A 4-3-2 pulley setup should work fine with that motor.As far as bearings go, size should be determined by shaft size and wheel diameter.Also a good quality ball bearing is fine for that application.That's what we use on our machinery everyday and seldom have a failure.Dave:)

Thanks. I hate to go into a bearing place and ask for a "a bearing, but I don't know what it is..."

I asked for one with a 1/2" shaft and a 2" outside, but they told me that that was uncommon, I think it might be 1 1/2" outside.
I remember a discussion about the type of seal or grease in the bearings used in the kmg, but I can't find it.

Forgot to add, I hope you checked your available power with a single phase 2 hp motor.On 110v you need about 20 amps and about 10 amps on 220v.I ran a seperate 25amp line for mine.Dave

I am lucky that my father is an electrician, and he will be running a line of 230 to the basement :)
 
The KMG bearings are 1.125 on the od and they also have a spacer on the inside to hold the centers out.
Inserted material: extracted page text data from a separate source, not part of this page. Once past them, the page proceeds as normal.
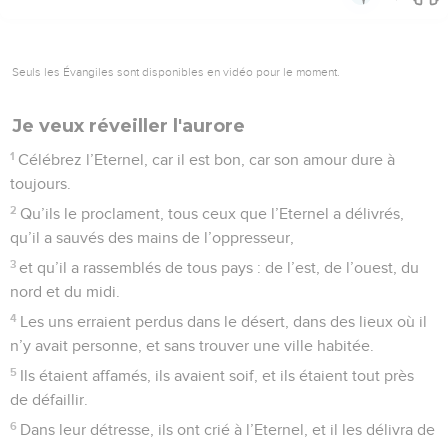
Seuls les Évangiles sont disponibles en vidéo pour le moment.
Je veux réveiller l'aurore
1
Célébrez l’Eternel, car il est bon, car son amour dure à
toujours.
2
Qu’ils le proclament, tous ceux que l’Eternel a délivrés,
qu’il a sauvés des mains de l’oppresseur,
3
et qu’il a rassemblés de tous pays : de l’est, de l’ouest, du
nord et du midi.
4
Les uns erraient perdus dans le désert, dans des lieux où il
n’y avait personne, et sans trouver une ville habitée.
5
Ils étaient affamés, ils avaient soif, et ils étaient tout près
de défaillir.
6
Dans leur détresse, ils ont crié à l’Eternel, et il les délivra de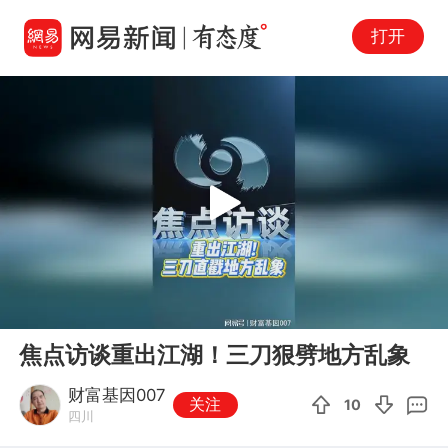
打开
Play
00:00
02:19
En
焦点访谈重出江湖！三刀狠劈地方乱象
fu
财富基因007
关注
10
四川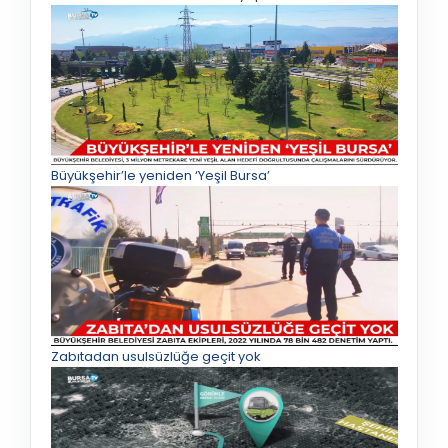
Büyükşehir’le yeniden ‘Yeşil Bursa’
Zabıtadan usulsüzlüğe geçit yok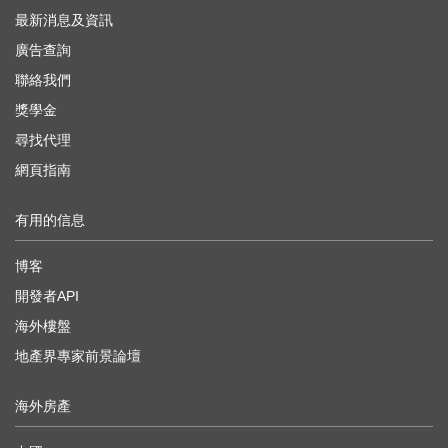
最新消息及資訊
廣告查詢
聯絡我們
獎學金
尋找代理
網頁指南
有用的信息
博客
開發者API
海外樓盤
地產界專家前景論壇
海外房產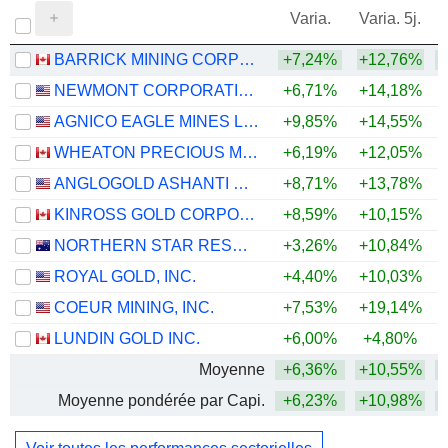
Varia.
Varia. 5j.
BARRICK MINING CORPORATION
+7,24%
+12,76%
+
NEWMONT CORPORATION
+6,71%
+14,18%
+
AGNICO EAGLE MINES LIMITED
+9,85%
+14,55%
+
WHEATON PRECIOUS METALS CORP.
+6,19%
+12,05%
+
ANGLOGOLD ASHANTI PLC
+8,71%
+13,78%
+
KINROSS GOLD CORPORATION
+8,59%
+10,15%
+
NORTHERN STAR RESOURCES LIMITED
+3,26%
+10,84%
+
ROYAL GOLD, INC.
+4,40%
+10,03%
+
COEUR MINING, INC.
+7,53%
+19,14%
+
LUNDIN GOLD INC.
+6,00%
+4,80%
+
Moyenne
+6,36%
+10,55%
+
Moyenne pondérée par Capi.
+6,23%
+10,98%
+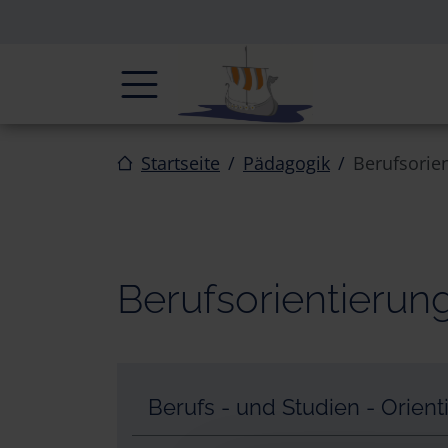
Zur Navigation springen
Zum Inhalt springen
Navigation
Startseite
Pädagogik
Berufsorie
Berufsorientierun
Berufs - und Studien - Orie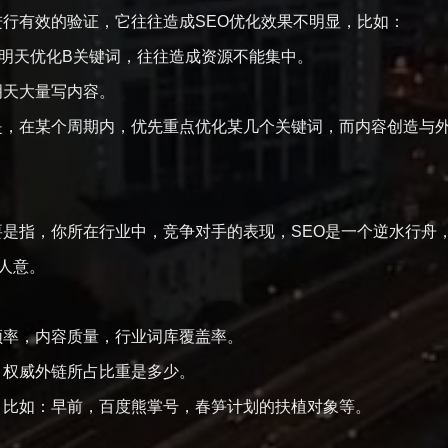
有效的验证，它往往造成SEO优化效果不明显，比如：
明天优化B关键词，往往造成资源不能集中。
天大量写内容。
，在某个周期内，优先重点优化某几个关键词，而内容创造与外
指，你所在行业中，竞争对手的表现，SEO是一个逆水行舟
尽人意。
率，内容质量，行业词库覆盖率。
权威外链所占比重是多少。
比如：早前，百度熊掌号，春笋计划的扶植对象等。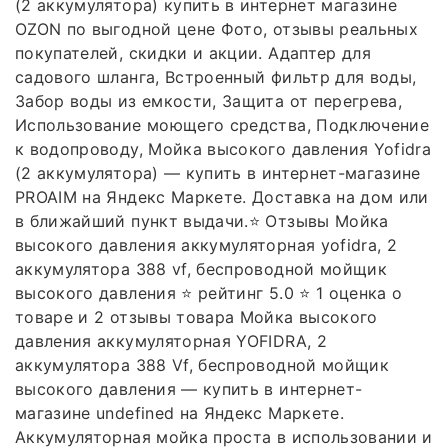
(2 аккумулятора) купить в интернет магазине
OZON по выгодной цене Фото, отзывы реальных
покупателей, скидки и акции. Адаптер для
садового шланга, Встроенный фильтр для воды,
Забор воды из емкости, Защита от перегрева,
Использование моющего средства, Подключение
к водопроводу, Мойка высокого давления Yofidra
(2 аккумулятора) — купить в интернет-магазине
PROAIM на Яндекс Маркете. Доставка на дом или
в ближайший пункт выдачи.⭐️ Отзывы Мойка
высокого давления аккумуляторная yofidra, 2
аккумулятора 388 vf, беспроводной мойщик
высокого давления ⭐️ рейтинг 5.0 ⭐️ 1 оценка о
товаре и 2 отзывы товара Мойка высокого
давления аккумуляторная YOFIDRA, 2
аккумулятора 388 Vf, беспроводной мойщик
высокого давления — купить в интернет-
магазине undefined на Яндекс Маркете.
Аккумуляторная мойка проста в использовании и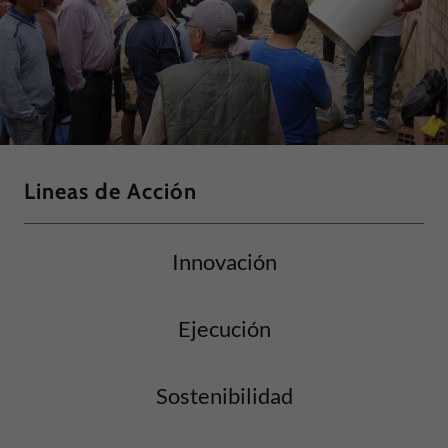
Lineas de Acción
Innovación
Ejecución
Sostenibilidad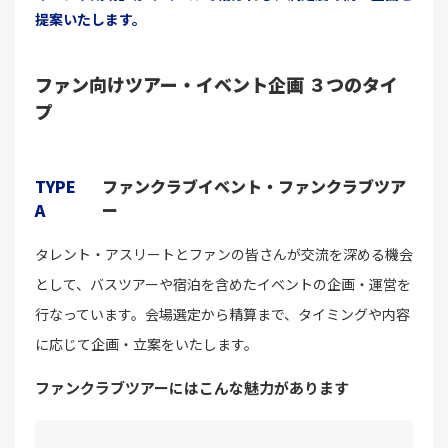
提案いたします。
ファン向けツアー・イベント企画 ３つのタイ
プ
TYPE
ファンクラブイベント・ファンクラブツア
A
ー
タレント・アスリートとファンの皆さんが交流を深める機会
として、バスツアーや宿泊を含めたイベントの企画・運営を
行なっています。会場選定から精算まで、タイミングや内容
に応じて企画・立案をいたします。
ファンクラブツアーにはこんな魅力があります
I used 1/2" pipe and cut and sguared the ends. The bearings should have a slight press fit. I have made 4 wheels and fit bearing in 2 contact wheels that were originally shaft mounted.
 
Okay, I will get that size.

So does the 1 1/8" bore go all the way through with a spacer in between or is each side bored the thickness of the bearing?
 
Kieth you only bore the 1.125 holes to the width of the bearing, this will keep the outer part of the bearing in place. The spacer is to keep the center hubs of the bearing from being pulled together by your mounting bolt. If you have no spacer and tighten the bolt or side load the wheel, it will cause the center hubs to come together a bit and make their groove and the outer groove to become misaligned a bit and the balls will bind a bit. Bearing life would take a dive. Rob from KMG posted this when I was modifying a Grizzly wheel hub to accept bearings.
 
Jim, I don't think I fully understand. Wheel turns around the 1/2" pipe, and the hole going through the wheel is larger than the OD of the spacer?


Thanks for the link. According to my calculations, this will be the feet per minute on a 4" wheel using 4-3-2" sheaves.

903.2
1806.4
3612.8

Is that about as slow as I want to go? I also plan to sharpen on this using leather belts.